Bubble (2022 Anime) Synopsis
An inexplicable rain of bubbles wreaked pandemonium around the world, with Tokyo particularly hard hit as it was entirely encapsulated by one. Five years later, the destroyed Japanese capital is the playground of orphaned male teens, who use the many gravitational anomalies to stage a dangerous version of parkour known as “battlekour.” Hibiki, a star contestant, also holds the key to ending the otherworldly bubbles.
Snappy Review
Can’t remember where I read it years ago, and it goes something like this. The best Anime are those that are full of gorgeous and visually magnificent moments, but absolutely sparing with explanations so that you’d rewatch and rewatch.
Rewatch numerous times, in fanboy hopes of detecting all plot clues. In heated wish of eventually figuring everything out. Or just because your eyes can’t get enough of the beauty.
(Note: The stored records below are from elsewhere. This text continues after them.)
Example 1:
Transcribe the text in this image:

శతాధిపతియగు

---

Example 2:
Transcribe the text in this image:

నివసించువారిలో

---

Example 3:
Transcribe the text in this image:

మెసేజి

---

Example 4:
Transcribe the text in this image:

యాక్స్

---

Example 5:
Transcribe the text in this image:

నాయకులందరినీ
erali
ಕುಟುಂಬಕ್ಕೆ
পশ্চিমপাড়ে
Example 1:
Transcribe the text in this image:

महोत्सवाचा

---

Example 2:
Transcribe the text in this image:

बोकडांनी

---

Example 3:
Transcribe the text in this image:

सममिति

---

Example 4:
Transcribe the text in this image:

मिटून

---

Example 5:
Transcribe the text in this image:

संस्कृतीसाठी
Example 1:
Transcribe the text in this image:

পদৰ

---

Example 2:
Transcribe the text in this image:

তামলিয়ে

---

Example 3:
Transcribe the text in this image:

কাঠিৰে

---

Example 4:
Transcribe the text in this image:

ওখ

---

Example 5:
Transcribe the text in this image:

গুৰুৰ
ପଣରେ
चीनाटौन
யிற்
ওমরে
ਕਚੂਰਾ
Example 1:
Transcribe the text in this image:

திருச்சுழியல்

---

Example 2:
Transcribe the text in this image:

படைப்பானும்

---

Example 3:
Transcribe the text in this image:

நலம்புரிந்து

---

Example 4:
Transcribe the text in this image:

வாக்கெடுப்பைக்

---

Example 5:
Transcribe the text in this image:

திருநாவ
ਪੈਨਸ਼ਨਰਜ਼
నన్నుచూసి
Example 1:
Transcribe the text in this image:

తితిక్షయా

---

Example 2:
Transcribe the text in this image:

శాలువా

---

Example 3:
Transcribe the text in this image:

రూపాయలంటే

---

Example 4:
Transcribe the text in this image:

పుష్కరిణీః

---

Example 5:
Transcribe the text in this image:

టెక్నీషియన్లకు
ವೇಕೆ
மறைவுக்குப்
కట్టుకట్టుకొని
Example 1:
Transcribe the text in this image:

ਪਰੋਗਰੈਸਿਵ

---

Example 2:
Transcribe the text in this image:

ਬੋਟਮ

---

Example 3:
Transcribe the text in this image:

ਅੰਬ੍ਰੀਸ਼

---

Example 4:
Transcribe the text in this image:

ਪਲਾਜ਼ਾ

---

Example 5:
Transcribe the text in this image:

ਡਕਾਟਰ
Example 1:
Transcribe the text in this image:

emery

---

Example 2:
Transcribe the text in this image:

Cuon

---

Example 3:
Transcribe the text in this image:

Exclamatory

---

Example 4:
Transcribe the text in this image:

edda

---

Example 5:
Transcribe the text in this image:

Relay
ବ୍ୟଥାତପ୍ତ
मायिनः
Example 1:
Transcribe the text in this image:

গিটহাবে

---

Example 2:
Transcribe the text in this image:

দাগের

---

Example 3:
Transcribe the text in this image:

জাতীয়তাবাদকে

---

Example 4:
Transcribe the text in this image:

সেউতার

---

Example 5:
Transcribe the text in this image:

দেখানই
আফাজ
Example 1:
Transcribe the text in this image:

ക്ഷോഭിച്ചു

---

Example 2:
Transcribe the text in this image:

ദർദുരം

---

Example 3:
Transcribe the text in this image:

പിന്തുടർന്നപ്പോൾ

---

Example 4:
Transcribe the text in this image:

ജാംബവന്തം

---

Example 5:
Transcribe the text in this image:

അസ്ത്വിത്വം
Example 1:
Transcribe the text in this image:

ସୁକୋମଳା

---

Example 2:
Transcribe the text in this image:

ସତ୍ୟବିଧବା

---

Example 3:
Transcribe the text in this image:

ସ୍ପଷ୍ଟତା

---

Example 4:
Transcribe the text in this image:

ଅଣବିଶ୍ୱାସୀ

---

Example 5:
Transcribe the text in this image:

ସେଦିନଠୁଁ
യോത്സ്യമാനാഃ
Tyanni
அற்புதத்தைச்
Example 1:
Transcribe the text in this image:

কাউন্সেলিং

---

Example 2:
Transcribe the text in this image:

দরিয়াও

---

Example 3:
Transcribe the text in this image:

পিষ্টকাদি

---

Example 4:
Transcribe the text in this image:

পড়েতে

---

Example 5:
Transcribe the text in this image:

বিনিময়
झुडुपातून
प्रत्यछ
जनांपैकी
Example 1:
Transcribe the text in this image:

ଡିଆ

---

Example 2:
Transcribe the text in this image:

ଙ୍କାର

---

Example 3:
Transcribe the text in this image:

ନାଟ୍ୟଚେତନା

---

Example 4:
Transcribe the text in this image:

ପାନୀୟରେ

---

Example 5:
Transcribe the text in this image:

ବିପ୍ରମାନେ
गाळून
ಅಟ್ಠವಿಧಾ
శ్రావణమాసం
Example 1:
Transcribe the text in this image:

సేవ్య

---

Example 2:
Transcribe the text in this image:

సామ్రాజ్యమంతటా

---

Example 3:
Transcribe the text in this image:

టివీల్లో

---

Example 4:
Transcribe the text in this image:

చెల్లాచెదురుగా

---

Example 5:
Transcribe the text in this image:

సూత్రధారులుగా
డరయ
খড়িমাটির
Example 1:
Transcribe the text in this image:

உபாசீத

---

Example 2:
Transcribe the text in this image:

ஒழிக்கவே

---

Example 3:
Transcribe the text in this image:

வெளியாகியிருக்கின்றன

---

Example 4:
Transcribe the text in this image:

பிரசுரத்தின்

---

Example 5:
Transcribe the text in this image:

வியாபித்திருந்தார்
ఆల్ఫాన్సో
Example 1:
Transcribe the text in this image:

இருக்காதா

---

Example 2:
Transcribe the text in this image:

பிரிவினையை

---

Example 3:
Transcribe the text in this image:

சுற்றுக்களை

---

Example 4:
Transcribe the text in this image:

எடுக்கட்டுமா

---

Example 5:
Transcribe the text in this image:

Make sense? Well, I don’t agree with the rewatching bit but I do notice many great Anime movies, including acclaimed ones like Weathering with You, being thin with the why-did-it-happen. In many cases, perhaps because not doing so focuses viewers’ attention on the romance of the mystery. The poignancy and the tragedy, and so on.
The same goes for Tetsurō Araki’s Bubble, (besieged) Netflix’s animated N-Film for late April. Now, before all else, this is a beautiful movie. A dystopian adventure that’s as dreamy as it is desolate, and filled to the brim with exhilarating, incredibly uplifting parkour races. (The over-the-shoulder moments are the best)
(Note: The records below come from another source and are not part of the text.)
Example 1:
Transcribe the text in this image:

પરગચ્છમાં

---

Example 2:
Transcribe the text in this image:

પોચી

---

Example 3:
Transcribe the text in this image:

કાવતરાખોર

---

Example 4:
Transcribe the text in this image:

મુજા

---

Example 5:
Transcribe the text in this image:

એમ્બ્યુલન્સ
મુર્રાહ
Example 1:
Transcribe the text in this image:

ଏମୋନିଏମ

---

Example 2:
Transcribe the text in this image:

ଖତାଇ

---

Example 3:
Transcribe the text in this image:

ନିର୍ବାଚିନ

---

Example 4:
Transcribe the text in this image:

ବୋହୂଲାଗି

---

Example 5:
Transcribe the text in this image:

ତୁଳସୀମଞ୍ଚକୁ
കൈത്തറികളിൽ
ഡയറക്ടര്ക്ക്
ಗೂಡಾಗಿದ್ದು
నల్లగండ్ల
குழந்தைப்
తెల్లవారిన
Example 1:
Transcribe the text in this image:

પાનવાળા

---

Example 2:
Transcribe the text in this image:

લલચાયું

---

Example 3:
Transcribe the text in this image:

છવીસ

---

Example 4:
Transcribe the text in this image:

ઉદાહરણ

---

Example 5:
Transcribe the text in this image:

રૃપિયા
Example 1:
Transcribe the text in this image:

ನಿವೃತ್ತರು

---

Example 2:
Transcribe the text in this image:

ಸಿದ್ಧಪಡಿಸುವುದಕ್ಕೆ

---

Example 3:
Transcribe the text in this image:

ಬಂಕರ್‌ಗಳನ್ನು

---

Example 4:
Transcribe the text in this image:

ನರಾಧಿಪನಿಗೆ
In contrast, and you sense this before long, the story is completely unbothered with the truth about the otherworldly bubbles. For that matter, neither does it even explore the many characters involved. All such “explanation” moments, when they hit, are directed to quotes from Andersen’s The Little Mermaid. And I mean, directed to direct quotes.
The suggestion seems to be that everything happened because of an ill-fated encounter too. But why did it turn out that way, we do not know and the movie doesn’t seem to feel the need for us to know. Will it happen again? Would there be a continuation, an escalation? Not areas touched on as well.
An Anime that begins and ends with the same mystery, in other words.
But it’s not a true disappointment, of course; there are movies purely meant to be watched for energy or ambience. I’ve already mentioned the high-octane races. In between these are many moments of classic Anime romance too. The races themselves feel to be a celebration of evanescent existence, by children the world chose to abandon.
Naturally, Tokyo is the perfect playground for these teenage desperados. It’s hardly the first time the Japanese capital is depicted as a forsaken wasteland, but rarely are the details of ruin so majestically, so lyrically presented.
These visuals alone make Bubble worthy of streaming, if only for that one popcorn-munching viewing.